• Activity A
In the proof-of-life text below, copy the part running from "My proof of life is being" through "be seeing soon.", switching "global" to "worldwide" wherever it occurs.
= = = = = = =
My proof of life is being the badass music girlie that I am. I’m talking global domination type shit, I’m talking managing top tier live events and production, building massive catalogue type shit,we don’t do mediocre over here)
Developing the greatest global afropop stars you will be seeing soon.
My proof of life is living through my God-given gift of music!!! Knowing I’m that gurlllll!!
Periodttt point blank 🤩😎😎
I wish I could go on!!! Y’all better take me to mars I’m too cool for y’all mehn!!!
Chima



My proof of life is in the fact that you are reading this right now. Somewhere, right now, you have chosen to click on this link and read up on what it means to live my life.
So let me start by telling you, that I have an unwavering loyalty to Eba and afang soup with goat meat, chilled beer and the feminine derriére. The trifecta of a single man’s happy place.
= = = = = = =
• Activity B
Please turn the dataset entries, from their first line through the line containing "Продолжая использовать наш", into a numbered list, leaving out any blank lines.

[Dataset entries]
= = = = = = =
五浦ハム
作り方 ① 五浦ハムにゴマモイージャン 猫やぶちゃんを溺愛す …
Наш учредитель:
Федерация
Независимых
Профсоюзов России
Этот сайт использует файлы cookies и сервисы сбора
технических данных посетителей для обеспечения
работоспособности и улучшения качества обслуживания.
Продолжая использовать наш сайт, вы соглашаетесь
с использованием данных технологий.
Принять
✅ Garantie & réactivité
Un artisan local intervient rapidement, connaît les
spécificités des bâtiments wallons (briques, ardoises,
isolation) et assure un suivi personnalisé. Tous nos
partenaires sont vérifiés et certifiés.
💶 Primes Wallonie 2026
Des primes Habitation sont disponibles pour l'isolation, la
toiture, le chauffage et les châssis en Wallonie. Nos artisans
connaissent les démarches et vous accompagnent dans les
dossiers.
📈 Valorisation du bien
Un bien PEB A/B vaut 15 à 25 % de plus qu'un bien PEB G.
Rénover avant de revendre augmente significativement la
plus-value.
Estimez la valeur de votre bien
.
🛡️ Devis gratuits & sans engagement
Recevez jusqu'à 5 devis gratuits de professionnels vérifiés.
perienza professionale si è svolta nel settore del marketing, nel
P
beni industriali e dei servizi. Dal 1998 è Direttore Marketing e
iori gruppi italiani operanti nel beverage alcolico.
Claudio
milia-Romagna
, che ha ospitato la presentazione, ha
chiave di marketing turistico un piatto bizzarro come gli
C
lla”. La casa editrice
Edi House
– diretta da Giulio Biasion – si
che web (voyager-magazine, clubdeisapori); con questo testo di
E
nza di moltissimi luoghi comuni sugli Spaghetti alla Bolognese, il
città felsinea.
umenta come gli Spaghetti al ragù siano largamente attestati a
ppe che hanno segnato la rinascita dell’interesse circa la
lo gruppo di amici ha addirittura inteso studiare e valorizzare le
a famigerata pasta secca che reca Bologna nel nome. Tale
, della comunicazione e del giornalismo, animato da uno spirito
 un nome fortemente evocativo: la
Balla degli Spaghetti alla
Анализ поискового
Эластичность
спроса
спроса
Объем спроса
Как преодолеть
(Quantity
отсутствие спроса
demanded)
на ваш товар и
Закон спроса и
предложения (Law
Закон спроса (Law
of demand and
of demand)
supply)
= = = = = = =
• Answer A
My proof of life is being the badass music girlie that I am. I’m talking worldwide domination type shit, I’m talking managing top tier live events and production, building massive catalogue type shit,we don’t do mediocre over here)
Developing the greatest worldwide afropop stars you will be seeing soon.

• Answer B
1. 五浦ハム
2. 作り方 ① 五浦ハムにゴマモイージャン 猫やぶちゃんを溺愛す …
3. Наш учредитель:
4. Федерация
5. Независимых
6. Профсоюзов России
7. Этот сайт использует файлы cookies и сервисы сбора
8. технических данных посетителей для обеспечения
9. работоспособности и улучшения качества обслуживания.
10. Продолжая использовать наш сайт, вы соглашаетесь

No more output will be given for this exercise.